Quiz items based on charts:
____________________

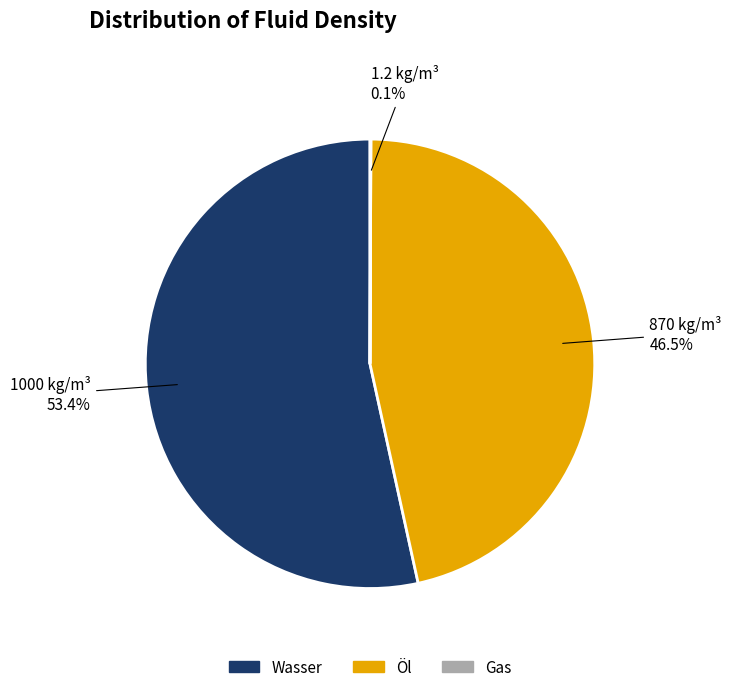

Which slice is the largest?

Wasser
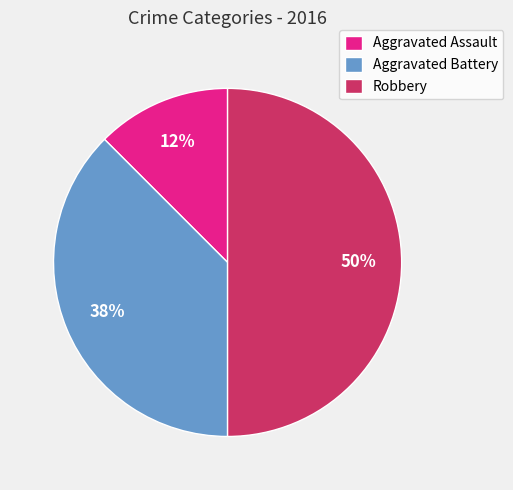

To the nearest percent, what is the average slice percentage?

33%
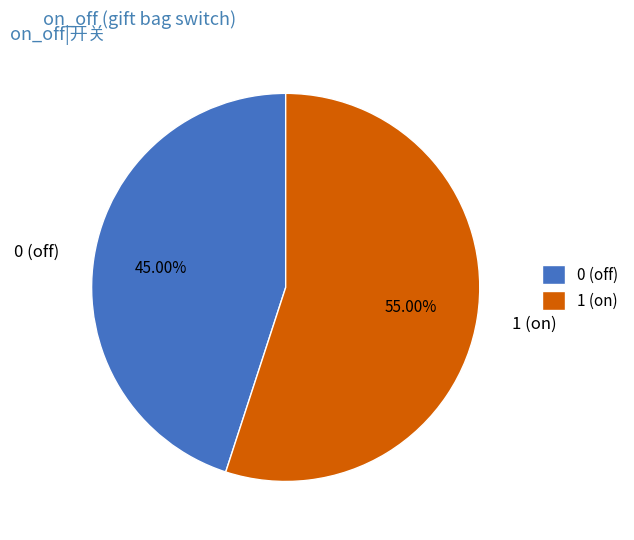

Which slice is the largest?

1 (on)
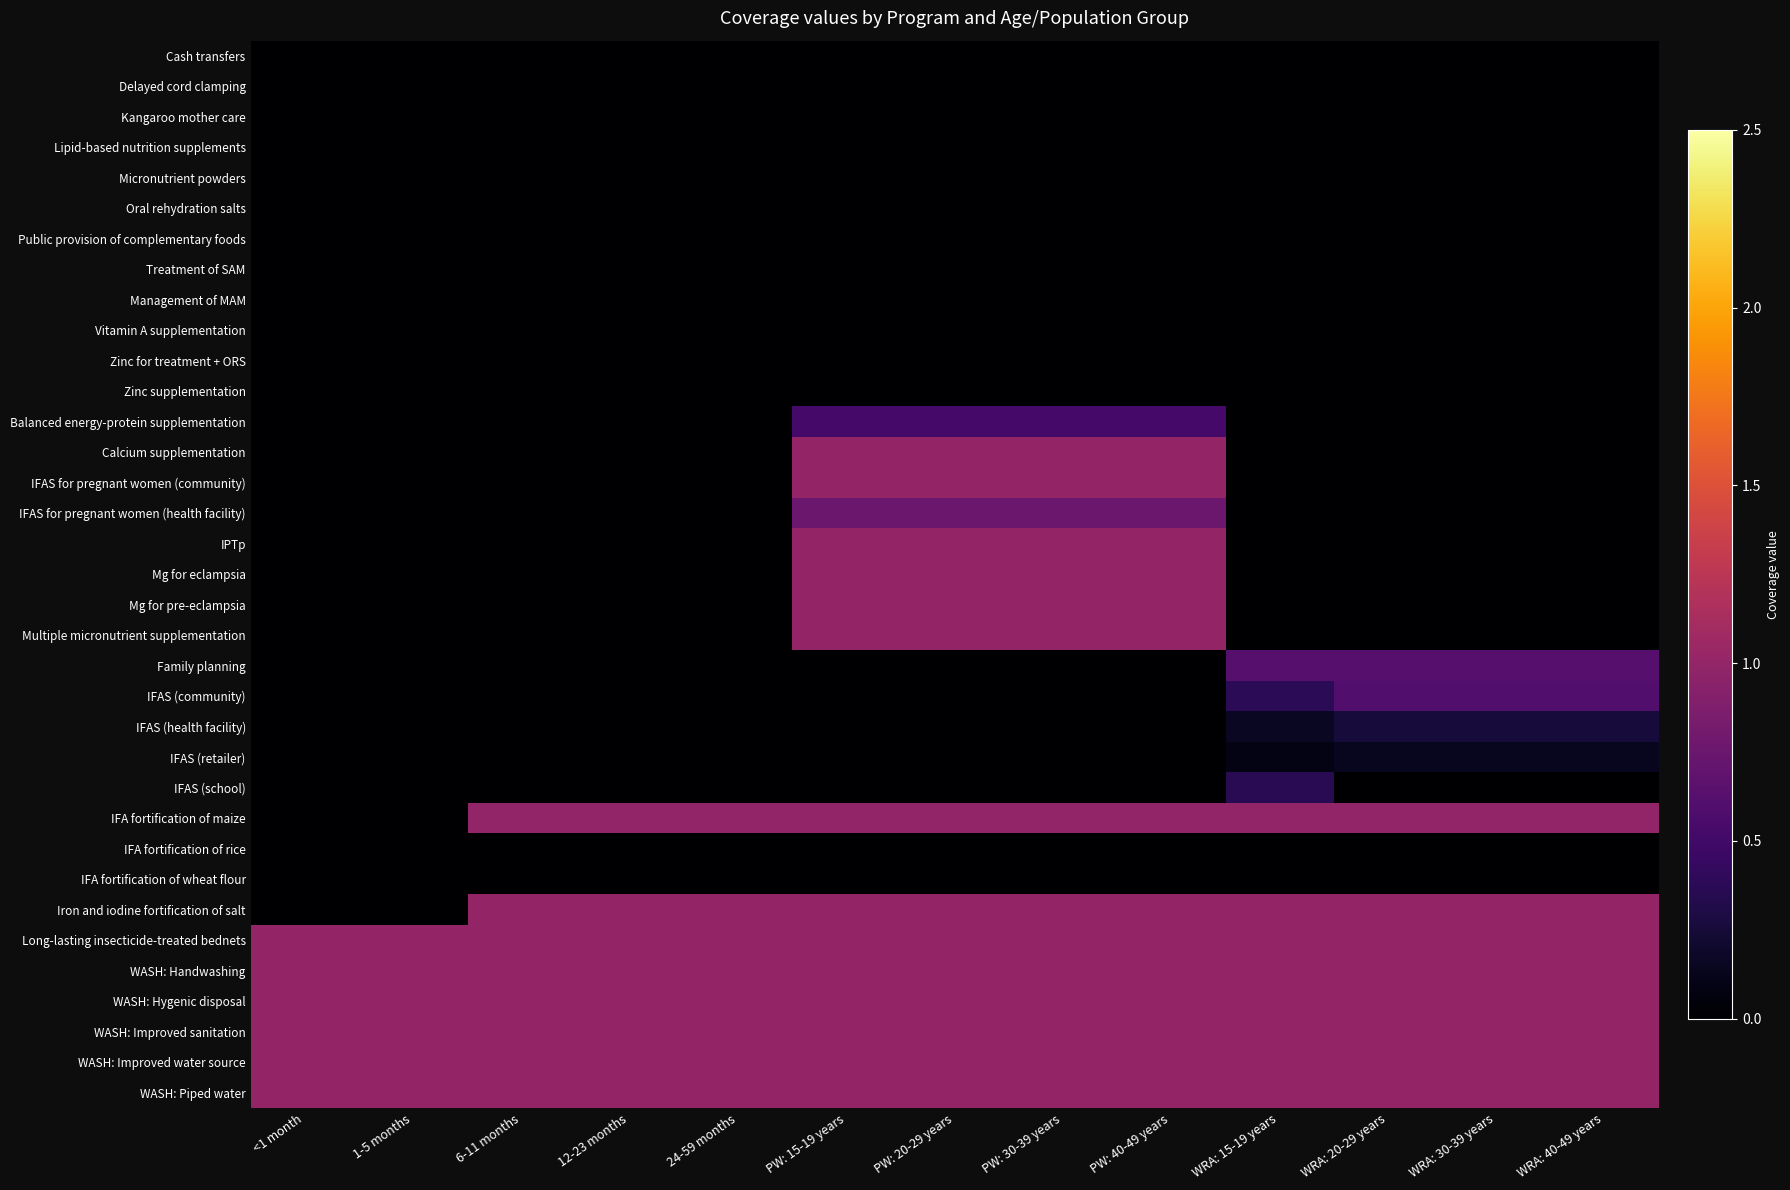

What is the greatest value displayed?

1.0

____________________

ABOUT THIS TASK >> Arrange the lines above as a Markdown table with the columns Row and Line. Omit blank lines and leave the pictures out.

RESPONSE FOR THIS EXERCISE >>
| Row | Line |
|---|---|
| 1 | Which slice is the largest? |
| 2 | Wasser |
| 3 | To the nearest percent, what is the average slice percentage? |
| 4 | 33% |
| 5 | Which slice is the largest? |
| 6 | 1 (on) |
| 7 | What is the greatest value displayed? |
| 8 | 1.0 |